Aufgabe A
Fasse den Lesetext in zwei Sätzen zusammen.
Aufgabe B
Welche zentralen Mittler und Organisatoren brauchen die Menschen laut Lesetext in Zukunft nicht mehr? Nenne alle.
──────── Lesetext
Kein Zweifel, unsere Märkte verändern sich fundamental. In Zukunft brauchen die Menschen keine zentralen Mittler und Organisatoren mehr, etwa Banken, Versicherungen, Handelsorganisationen und Medien. Sie benötigen nur noch Plattformen, die Vertrauen organisieren, die Rahmenbedingungen festlegen und sich ansonsten aus dem Interaktionsgeschehen heraushalten. Das Prinzip des „One to Many" weicht dem „All to All".
Wie gelingt Unternehmen dieser Wandel, worauf müssen sie sich einstellen? Um klarer zu sehen, hilft ein kurzer Blick in die Vergangenheit:
Über Jahrtausende hinweg bestimmte zunächst das Angebot den Markt. Die Mangelwirtschaft war – bis auf wenige Ausnahmen – für alle Menschen die Regel. Was produziert werden konnte, verkaufte sich in dieser Zeit quasi von selbst.
Dieses Wirtschaftsmodell änderte sich erst mit der Industrialisierung: Durch die serielle und skalierbare Fertigung gab es erstmals mehr Produkte als Nachfrage. Quantensprünge in Forschung und Entwicklung initiierten ein bisher unbekanntes Innovationstempo. Immer neue Produkte gingen mit der Entwicklung immer neuer Fertigungstechniken und Maschinen Hand in Hand. Das Denken der „Fabrikanten" war beherrscht von den Möglichkeiten – nicht aber von den Notwendigkeiten.
Nach den großen Kriegen entstanden erstmals gesättigte Märkte. Man musste feiner vorgehen, um sich Geschäftschancen zu erarbeiten. Man entdeckte den Kunden, das bis dahin unbekannte Wesen.
Die Massenmedien funktionierten nach dem Sender-Empfänger-Modell
Mit Gallup entstand der erste große Marktforscher in den USA. Auch das Marketing mit all seinen Derivaten wie Werbung wurde begründet. Jedoch stand immer noch nicht der Kunde im Mittelpunkt der Anstrengungen, sondern abstrakte, hochverdichtete Zielgruppen, Motive und Bedürfnisse. Man befand sich im Massenmarkt, der durch eine Vielzahl neuer Medienkanäle (TV, später Internet) erschlossen wurde. Das Zeitalter der Massenmedien war geboren.
Neben ein wenig Demografie (Alter und Einkommen) war die Reichweite das bestimmende Erfolgskriterium, überregionale Bekanntheit die dazugehörige Währung. Das Denken wurde beherrscht durch das Sender-Empfänger-Modell. Einer sendet, nachdem er sich über seine Zielgruppe und eine bestmögliche Annährung an deren Bedürfnis- und Empfindungsstruktur schlau gemacht hat. Die andere Seite empfing und reagierte – durch Kauf oder Verweigerung.
────────────────
──────── Datensätze
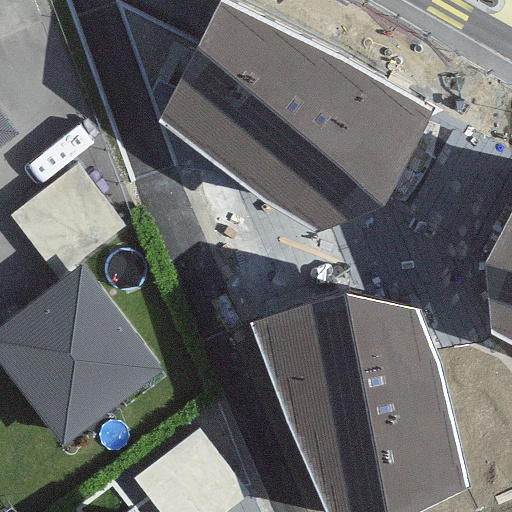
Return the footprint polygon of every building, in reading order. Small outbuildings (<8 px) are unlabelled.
[(0,0),(0,130),(10,122),(0,109),(0,27),(33,13),(27,0),(0,0)] [(385,206),(434,108),(225,0),(162,121),(318,234),(385,206)] [(511,210),(484,263),(492,334),(511,343),(511,210)] [(154,354),(81,257),(0,318),(0,336),(65,422),(154,354)] [(345,294),(251,324),(327,511),(416,511),(471,488),(439,364),(417,308),(345,294)] [(168,511),(228,511),(255,491),(199,422),(137,473),(168,511)]
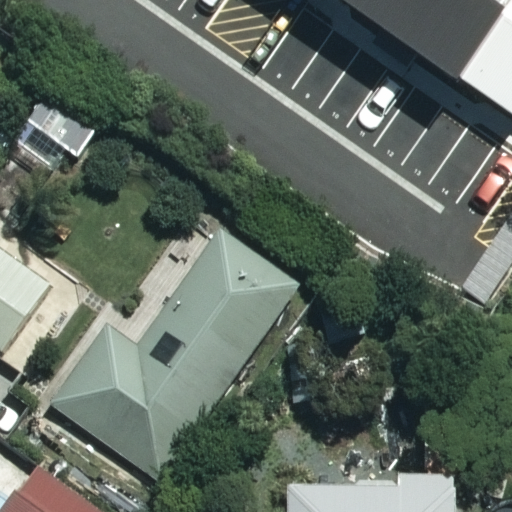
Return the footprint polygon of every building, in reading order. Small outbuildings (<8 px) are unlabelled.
[(176,0),(99,0),(97,4),(150,39),(176,0)] [(252,0),(251,33),(281,34),(280,63),(340,65),(335,218),(357,219),(355,255),(474,259),(482,0),(252,0)] [(511,33),(486,70),(511,88),(511,33)] [(159,488),(299,295),(235,248),(246,234),(204,204),(121,318),(109,310),(41,403),(159,488)] [(88,296),(0,231),(0,360),(17,372),(38,343),(48,350),(88,296)] [(397,486),(397,444),(348,444),(348,474),(288,473),(287,511),(452,511),(453,486),(397,486)] [(76,511),(32,481),(9,511),(76,511)]
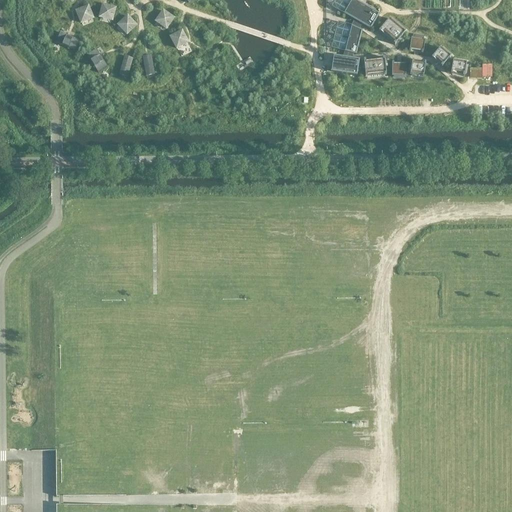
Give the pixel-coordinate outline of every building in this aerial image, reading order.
────────────────
Erwartete Ausgabe A
Die Märkte verändern sich fundamental: Künftig brauchen die Menschen keine zentralen Mittler wie Banken, Versicherungen und Medien mehr, sondern nur Plattformen, die Vertrauen organisieren und Rahmenbedingungen festlegen. Über Jahrtausende bestimmte das Angebot den Markt, bis die Industrialisierung erstmals mehr Produkte als Nachfrage schuf und nach den großen Kriegen gesättigte Märkte und der Massenmarkt mit Massenmedien nach dem Sender-Empfänger-Modell entstanden.

Erwartete Ausgabe B
Banken, Versicherungen, Handelsorganisationen, Medien